### Exercise instructions:
a – According to the commentary on Republican leadership and the estate tax, what share of decedents does the estate tax now apply to?
b – Continue the commentary on Republican leadership and the estate tax from its final sentence.
*** Text section ***
Again, the examples could keep coming.  A party leadership that held the entire economy hostage during the debt ceiling debacle last year, and that promised to do everything possible to make President Obama fail (and then tried to deliver on that promise, no matter the consequences), is relentlessly dedicated to enacting policies that will make life harder for the middle class and poor.

Those leaders' commitment to enhancing the prospects of the wealthiest Americans is unquestioned.  Perhaps the purest example of this commitment is the ongoing attack on the estate tax.  A tax that once collected revenues from the estates of the top 2% of decedents, and that now applies only to the top 0.3%, is still the ultimate white whale of the Republican leadership.  This is so even though the evidence shows unambiguously that the estate tax is the least "distorting" of all taxes (even using standard economic criteria).

Moreover, the Party continues to push the idea that the estate tax "breaks up family farms and businesses" despite the absence of any evidence at all -- or even one good, factual example -- that this is true.  It does not matter.  We must, they insist, continue to cut support for poor children, so that we do not tax even estates with more than $10 million in assets.

Tactics

Again, there are many more examples of the current Republican leaders' anti-social goals that could add to the overall picture.  No totality-of-the-evidence inquiry is ever complete.  Turning to tactics, however, the estate tax example also perfectly captures the "attack on facts" that those leaders have been pushing to absurd extremes.  Who cares if we cannot back up anything we say? they ask.  As the Romney campaign said earlier this year, they refuse to be fact-checked.  Facts are not what they care about.
*** Data for review ***
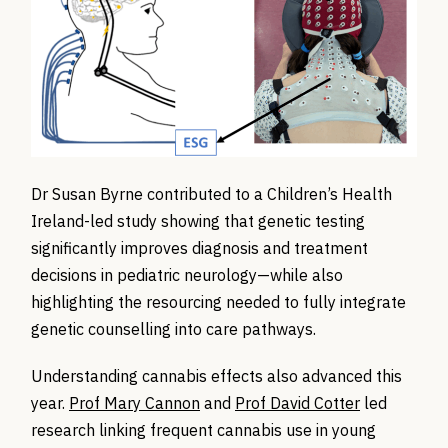
Dr Susan Byrne contributed to a Children’s Health
Ireland-led study showing that genetic testing
significantly improves diagnosis and treatment
decisions in pediatric neurology—while also
highlighting the resourcing needed
to fully integrate
genetic counselling into care pathways.
Understanding cannabis effects also advanced this
year.
Prof Mary Cannon
and
Prof David Cotter
led
research linking frequent cannabis use in young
***
### Expected results:
a – The estate tax now applies only to the top 0.3% of decedents.

b –
Just during this campaign season, we have seen this attack on facts strategy in full bloom.  Not only will the Republican leaders refuse to provide evidence to support their assertions, but they will viciously attack anyone who does.  They attacked the clearly-nonpartisan Tax Policy Center because of its willingness to put Romney's tax non-plan to the test.  They attacked the Bureau of Labor Statistics for reporting unemployment statistics that "seemed fishy" because they were favorable to President Obama.  (In the Republican leaders' defense, they probably recalled fondly how former Vice President Cheney succeeded in leaning on some poor security analyst to change a report in the Bush Administration's favor.  If one bureaucrat can be bullied, then surely Obama must have the whole civil service staff of the BLS on his side, right?)  Most recently, they have even been attacking the hyper-nerdy Nate Silver, statistician of The New York Times, for reporting the weighted averages of public opinion polls.

Another favored tactic is, in fact, simply making things up.  Senator John McCain went after President Obama for his "not optimal" phrasing last week, even though McCain had not yet heard the interview in which Obama mirrored that phrase from the question that Jon Stewart had asked.  Obama was clearly using ironic understatement, but McCain (even after learning the facts) simply made up the story that Obama was disparaging the loss of life among American diplomatic personnel in Libya.

Of course, that example at least had some basis in reality.  I am in Toledo this week, so I have seen the new Republican commercials asserting that Chrysler is going to move jobs from the big Jeep plant here to China.  This is so utterly false that even Chrysler has denied it, but the Republicans are twisting Chrysler's denials into another attack ad.

All of this makes Romney's ultimately-successful effort to say that "the normal rules don't apply to me," refusing to release more than two years of tax returns, look like small-time stuff.  He and his fellow Republican leaders have now moved into pure fabrication.

I will end here, only because this post is already too long, and there is no end to the examples.